The answer is every line of the records that holds the word "Religious", copied in full.

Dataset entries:
------------------------------

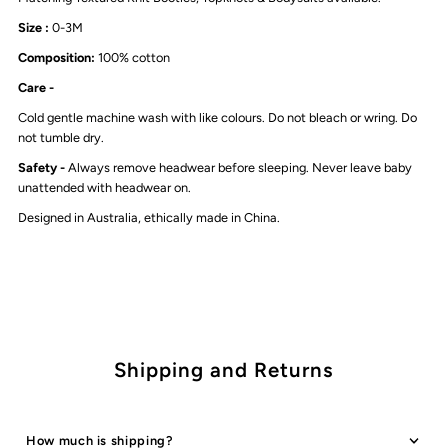
Beanie
Beanie
Size :
0-3M
Composition:
100% cotton
|
|
Care -
Stormy
Stormy
Cold gentle machine wash with like colours. Do not bleach or wring. Do
not tumble dry.
Blue
Blue
Safety -
Always remove headwear before sleeping. Never leave baby
unattended with headwear on.
Designed in Australia, ethically made in China.
Shipping and Returns
How much is shipping?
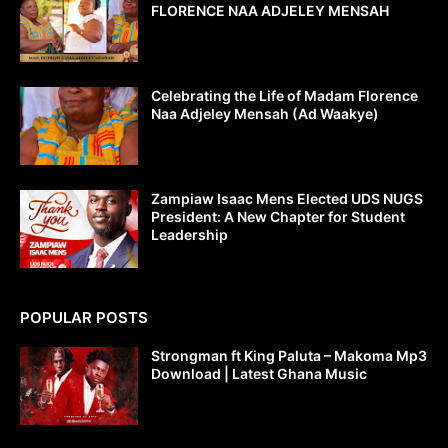
FLORENCE NAA ADJELEY MENSAH
Celebrating the Life of Madam Florence
Naa Adjeley Mensah (Ad Waakye)
Zampiaw Isaac Mens Elected UDS NUGS
President: A New Chapter for Student
Leadership
POPULAR POSTS
Strongman ft King Paluta – Makoma Mp3
Download | Latest Ghana Music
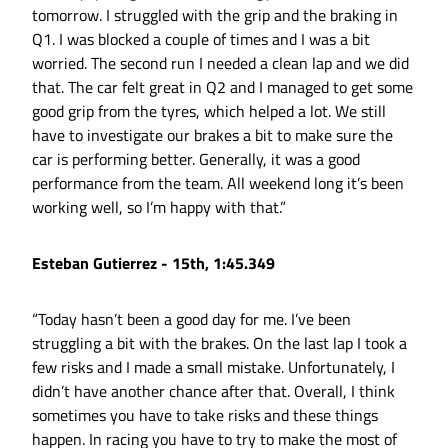
tomorrow. I struggled with the grip and the braking in
Q1. I was blocked a couple of times and I was a bit
worried. The second run I needed a clean lap and we did
that. The car felt great in Q2 and I managed to get some
good grip from the tyres, which helped a lot. We still
have to investigate our brakes a bit to make sure the
car is performing better. Generally, it was a good
performance from the team. All weekend long it’s been
working well, so I’m happy with that.”
Esteban Gutierrez - 15th, 1:45.349
“Today hasn’t been a good day for me. I’ve been
struggling a bit with the brakes. On the last lap I took a
few risks and I made a small mistake. Unfortunately, I
didn’t have another chance after that. Overall, I think
sometimes you have to take risks and these things
happen. In racing you have to try to make the most of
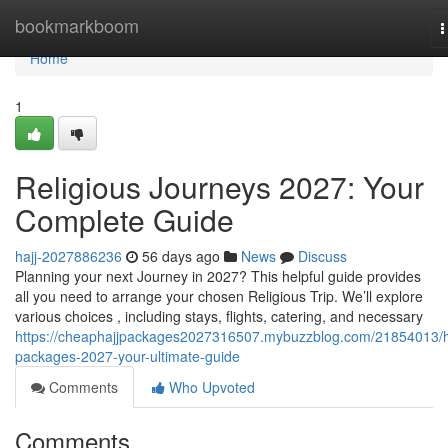
Home
bookmarkboom
T
n
Home
1
Religious Journeys 2027: Your
Complete Guide
hajj-2027886236
56 days ago
News
Discuss
Planning your next Journey in 2027? This helpful guide provides
all you need to arrange your chosen Religious Trip. We’ll explore
various choices , including stays, flights, catering, and necessary
https://cheaphajjpackages2027316507.mybuzzblog.com/21854013/h
packages-2027-your-ultimate-guide
Comments
Who Upvoted
Comments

------------------------------

Result of the exercise:
Religious Journeys 2027: Your
all you need to arrange your chosen Religious Trip. We’ll explore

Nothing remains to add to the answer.